:: GIVEN PASSAGE

And yet somehow these principles don’t apply in the field of climate science.
Instead, all the inside cliques of the climate science community have decided to agree that the new way to prove causation is to show a really, really good correlation with the preferred hypothesis, in which case subjecting the proposition at issue to a test of invalidation against a null hypothesis can be dispensed with.
The climate science community calls its system for establishing causation “detection and attribution” studies.
The basic idea is to come up with a model (i.e., a hypothesis) that predicts global warming based on increased greenhouse gases, and then collect data that show a very close match between what the model predicted and the data.
Correlation with the model’s predictions is the claimed proof of causation. There are hundreds of such studies in the climate literature.
My January 2, 2021, post linked to a classic of the genre, a 2018 IPCC-sponsored article written by a collection of some 36 co-authors who constitute a virtual “who’s who” of the insiders of the climate science cult (e.g., Michael Mann, Phil Jones, Tom Wigley, Ben Santer, etc., etc., etc.).
The title is “Detection of Climate Change and Attribution of Causes.” Key quote:
There is a wide range of evidence of qualitative consistencies between observed climate changes and model responses to anthropogenic forcing, including global warming, increasing land-ocean temperature contrast, diminishing Arctic sea-ice extent, glacial retreat, and increases in precipitation in Northern Hemisphere high latitudes.
Just get yourself enough “qualitative consistencies” with your hypothesis and proof of causation will be yours!
The authors of the two new papers beg to differ.
First, we have a paper by John Dagsvik and Sigmund Moen of Statistics Norway, dated September 2023, titled “To what extent are temperature levels changing due to greenhouse gas emissions?”
This paper is particularly significant because it has been issued by a governmental agency — the government statistical agencies being otherwise all in lockstep in support of the human-caused global warming narrative.
Excerpt from the Dagsvik and Moen paper (page 5):
At present, there is apparently a high degree of consensus among many climate researchers that the temperature increase of the last decades is systematic (and partly man-made). This is certainly the impression conveyed by the mass media.
For non-experts, it is very difficult to obtain a comprehensive picture of the research in this field, and it is almost impossible to obtain an overview and understanding of the scientific basis for such a consensus (Koonin, 2021, Curry, 2023).
By looking at these issues in more detail, this article reviews past observed and reconstructed temperature data as well as properties and tests of the global climate models (GCMs).
Moreover, we conduct statistical analyses of observed and reconstructed temperature series and test whether the recent fluctuation in temperatures differs systematically from previous temperature cycles, due possibly to the emission of greenhouse gases.
And the conclusion of Dagsvik and Moen (from the abstract):
[W]e find … that the effect of man-made CO2 emissions does not appear to be strong enough to cause systematic changes in the temperature fluctuations during the last 200 years.
A good deal of the discussion in Dagsvik and Moen covers various deficiencies and inadequacies of the existing temperature data series — inadequacies that make it impossible to draw conclusions from existing data about the causation of temperature increases from human greenhouse gas emissions.

::::

▸ WORK INSTRUCTION 1: In the passage on climate attribution studies, which agency issued the paper by John Dagsvik and Sigmund Moen?
▸ WORK INSTRUCTION 2: How would the passage on climate attribution studies go on? Carry it forward from its last sentence.
The data have no part in this.

:: THE DATA

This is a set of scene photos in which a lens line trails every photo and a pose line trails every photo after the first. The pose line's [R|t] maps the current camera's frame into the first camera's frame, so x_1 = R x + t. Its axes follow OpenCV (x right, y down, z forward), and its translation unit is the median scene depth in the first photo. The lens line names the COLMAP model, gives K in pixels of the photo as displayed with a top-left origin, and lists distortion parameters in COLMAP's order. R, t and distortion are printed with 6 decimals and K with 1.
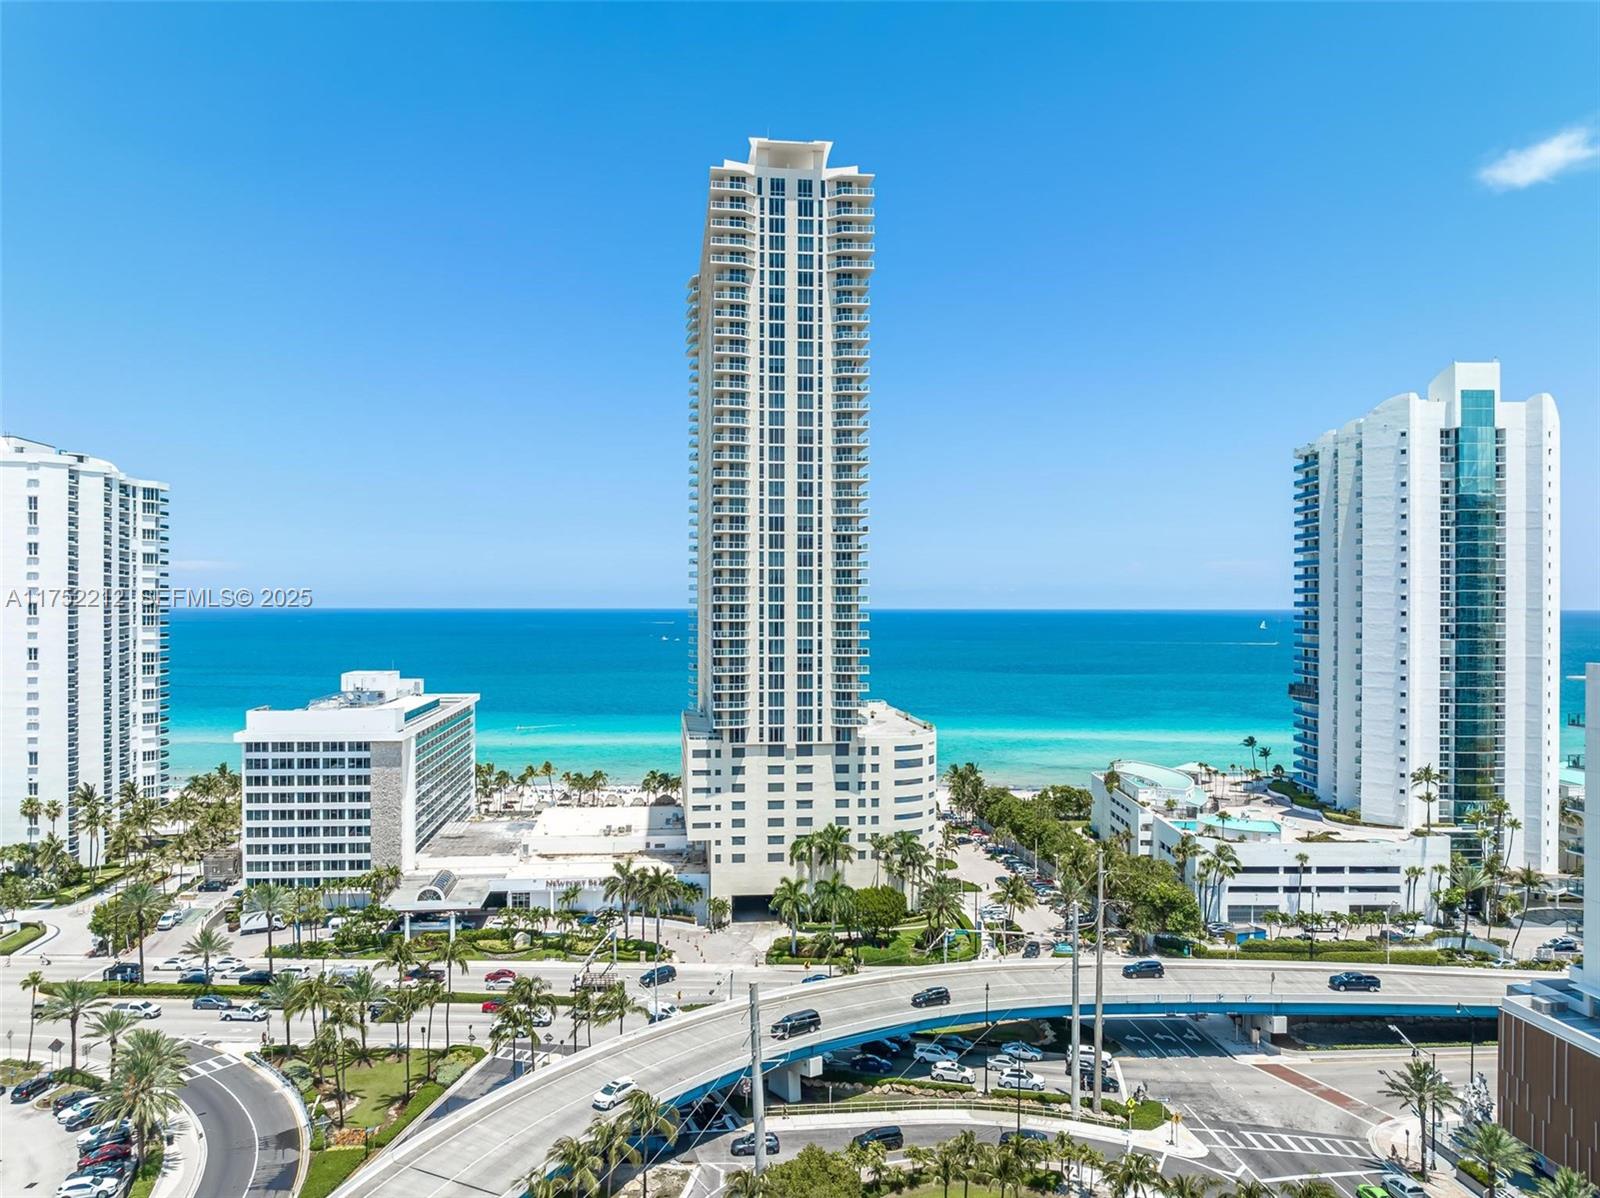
lens RADIAL K [[1161.4, 0, 800.0], [0, 1161.4, 599.0], [0, 0, 1]] dist [0.003807, -0.051529]
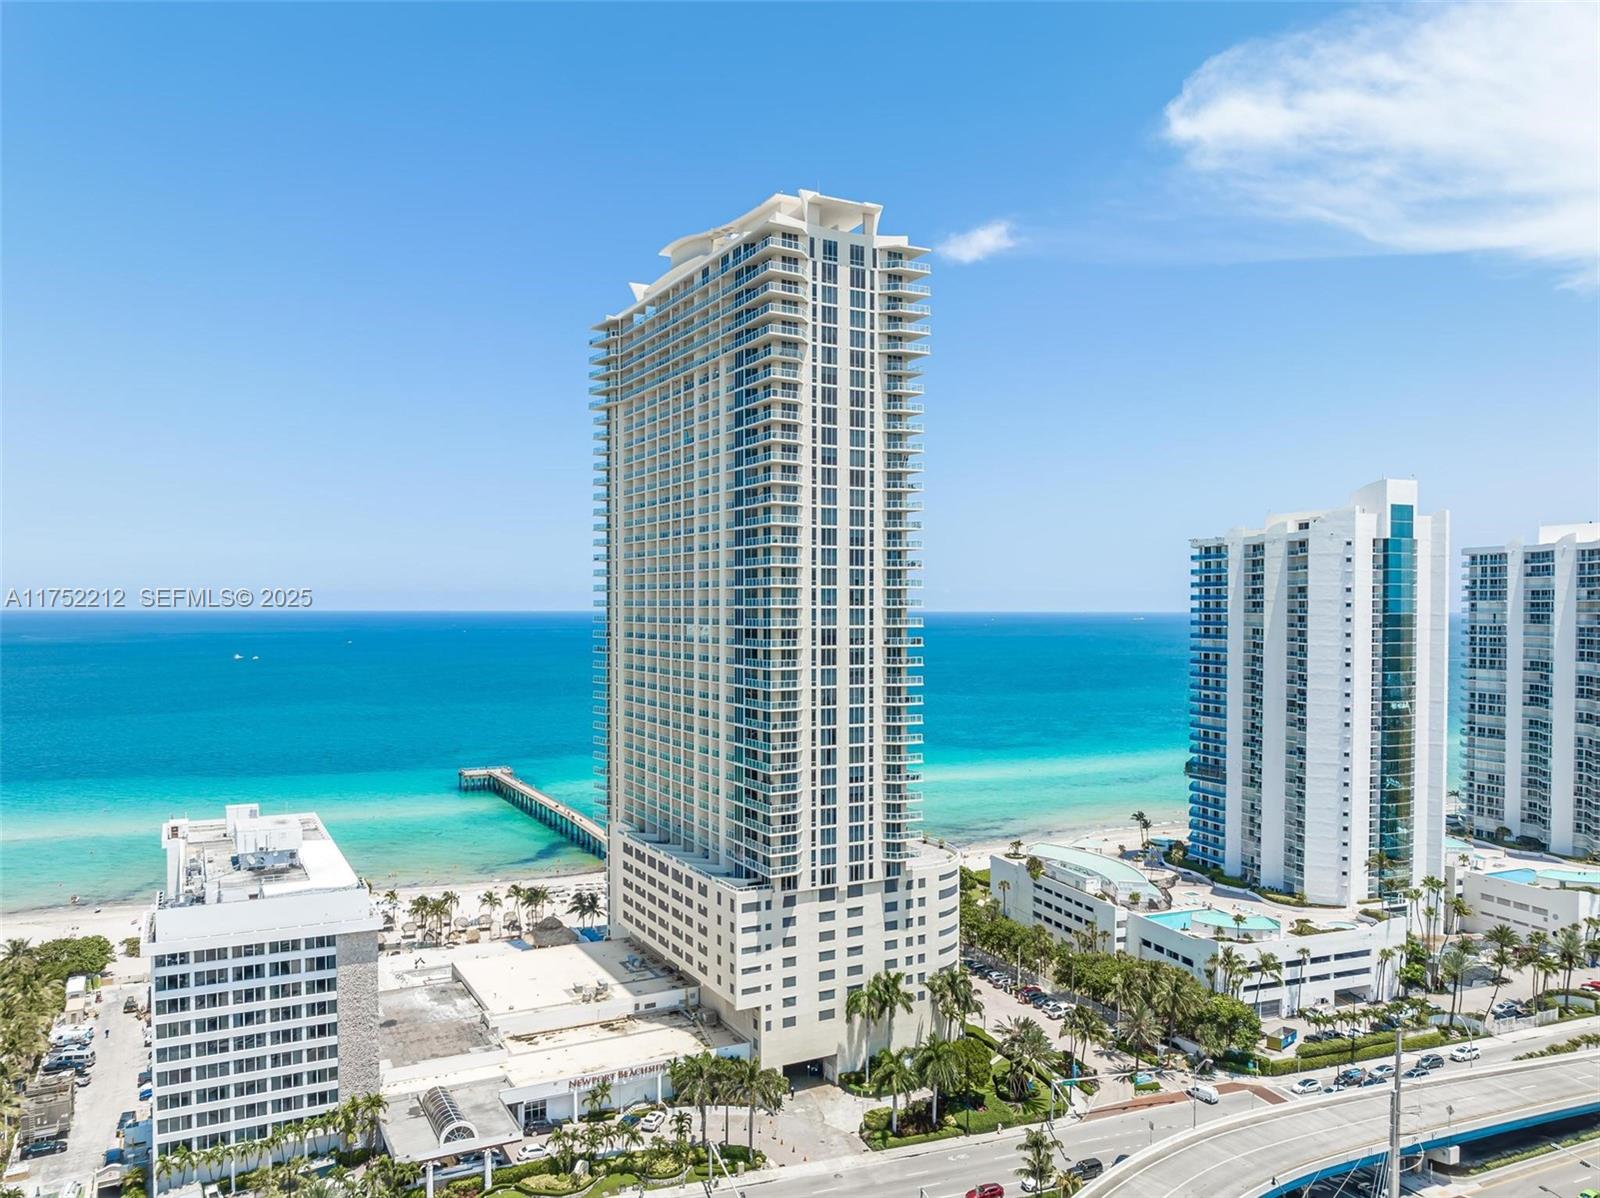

::::

▸ RESPONSE 1: Statistics Norway

▸ RESPONSE 2:
Here is one comment on the data from page 10 that I find particularly significant:
For all three surface air temperature records, but especially NCDC and GISS, administrative changes to anomaly values are quite often introduced, even for observations several years back in time.
Some changes may be due to the delayed reductions of stations or the addition of new station data, while others probably have their origin in a change of technique to calculate average values.
It is impossible to evaluate the validity of such administrative changes for an outside user of these records.
For more than you will ever want to know on that subject, see my thirty-part series “The Greatest Scientific Fraud Of All Time.”
Bureaucrats altering the data to support their preferred narrative have rendered the data completely useless for any legitimate public policy purpose.
A second important new paper is from Antonis Christofides and co-authors dated September 26, 2023. They introduce their paper with a long post of that date at Climate, Etc. titled “Causality and Climate.”
The part of the full technical paper relating to the climate science application can be found at this link. If you go to that last link and try to read through it, you will find technical math that will quickly have your head swimming, even if you are a quasi-math geek like myself.
However, their fundamental point as to causality in climate science is not very complicated: if you plot recent temperature increases against increases in CO2 in the atmosphere, it’s the temperature increases that come first, and the CO2 increases follow.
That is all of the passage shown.